Simply pass the token to all layers that may need it, and in each layer check whether IsCancellationIsRequested is true.

Long... requires some thought across sessions and requests...

On the request side, you need to have some sort of key. This key could be a GUID or some other unique, munged ID associated with the request. This is quite literally the key to everything that a particular user may do soon. This key (string) must map back to a CancellationTokenSource. It can be stored in HttpContext.Session or some other ephemeral store associated back to your user.

This means a few things.

Start the (possibly cancellable) Web API request (Db access or whatever) as an awaitable task, and, using this keyed task (This should run in the backgound), immediately return a DELETE HTTP or POST response with the cancelled task's info (it wasn't clear from your question whether the operation was a delete or a modify... I'm wording this as a delete, but the principle should be the same).
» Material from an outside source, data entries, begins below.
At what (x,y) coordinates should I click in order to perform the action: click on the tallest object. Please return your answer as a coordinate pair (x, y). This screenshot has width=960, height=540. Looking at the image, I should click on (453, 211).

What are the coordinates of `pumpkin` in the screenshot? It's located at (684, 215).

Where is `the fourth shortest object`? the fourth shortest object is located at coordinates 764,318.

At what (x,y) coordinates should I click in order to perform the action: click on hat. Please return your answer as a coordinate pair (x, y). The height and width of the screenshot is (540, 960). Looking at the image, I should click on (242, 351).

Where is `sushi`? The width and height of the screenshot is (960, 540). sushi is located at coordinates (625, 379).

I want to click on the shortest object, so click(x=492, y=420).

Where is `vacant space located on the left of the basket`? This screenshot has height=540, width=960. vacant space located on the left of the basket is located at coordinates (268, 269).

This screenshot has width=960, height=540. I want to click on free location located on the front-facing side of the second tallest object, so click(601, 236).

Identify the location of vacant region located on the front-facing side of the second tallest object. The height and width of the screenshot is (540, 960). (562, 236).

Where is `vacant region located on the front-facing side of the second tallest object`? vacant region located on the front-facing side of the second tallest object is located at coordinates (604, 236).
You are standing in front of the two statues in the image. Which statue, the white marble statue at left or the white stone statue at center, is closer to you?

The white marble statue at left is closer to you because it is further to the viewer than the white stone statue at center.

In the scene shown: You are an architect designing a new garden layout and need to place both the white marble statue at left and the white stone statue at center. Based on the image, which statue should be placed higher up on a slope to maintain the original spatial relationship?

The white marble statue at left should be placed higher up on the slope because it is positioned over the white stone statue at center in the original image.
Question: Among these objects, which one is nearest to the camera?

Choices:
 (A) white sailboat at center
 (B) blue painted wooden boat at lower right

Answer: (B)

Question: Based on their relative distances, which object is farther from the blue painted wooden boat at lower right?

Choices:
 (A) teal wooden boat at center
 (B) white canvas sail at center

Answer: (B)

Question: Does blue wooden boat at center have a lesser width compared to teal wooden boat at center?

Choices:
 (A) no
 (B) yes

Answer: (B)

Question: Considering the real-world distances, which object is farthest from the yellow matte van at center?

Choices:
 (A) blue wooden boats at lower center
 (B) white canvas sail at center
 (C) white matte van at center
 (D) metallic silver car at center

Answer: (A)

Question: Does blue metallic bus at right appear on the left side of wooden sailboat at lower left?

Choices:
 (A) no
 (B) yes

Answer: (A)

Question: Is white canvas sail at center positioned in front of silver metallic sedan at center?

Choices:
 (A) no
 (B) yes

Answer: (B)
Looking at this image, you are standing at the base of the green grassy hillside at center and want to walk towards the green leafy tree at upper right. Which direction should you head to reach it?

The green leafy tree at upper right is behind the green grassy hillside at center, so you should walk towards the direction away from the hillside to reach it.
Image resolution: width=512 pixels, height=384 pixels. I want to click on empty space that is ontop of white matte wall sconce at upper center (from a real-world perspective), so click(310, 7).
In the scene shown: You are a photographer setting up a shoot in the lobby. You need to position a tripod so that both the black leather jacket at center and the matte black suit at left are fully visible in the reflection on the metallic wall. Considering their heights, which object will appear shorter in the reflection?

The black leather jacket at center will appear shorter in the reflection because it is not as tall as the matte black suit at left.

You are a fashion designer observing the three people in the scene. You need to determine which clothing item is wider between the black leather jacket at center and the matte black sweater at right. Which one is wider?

With this key, you've got it in the session state, and you can pass it on through any other layers of your solution. For example, you can

  • delete or cancel the entity from the database
  • remove it from the database
  • trigger any other business rules.

This cancellation token can be propagated to any or all layers of your software solution (see: https://devblogs.microsoft.com/premier-developer/recommended-patterns-for-cancellationtoken/).

Cancellation is done, on demand, by the user or a system call; in your case that could be a simple button click. At that point, any calls on any threads that check for cancellation will cancel their operations (if you so code, and you should). Why/how? You literally pass this token through every layer as part of a constructor call or other method, and in every layer check to see if the operation is cancelled (cooperative) or skip the checks and handle OperationCancelledOperation.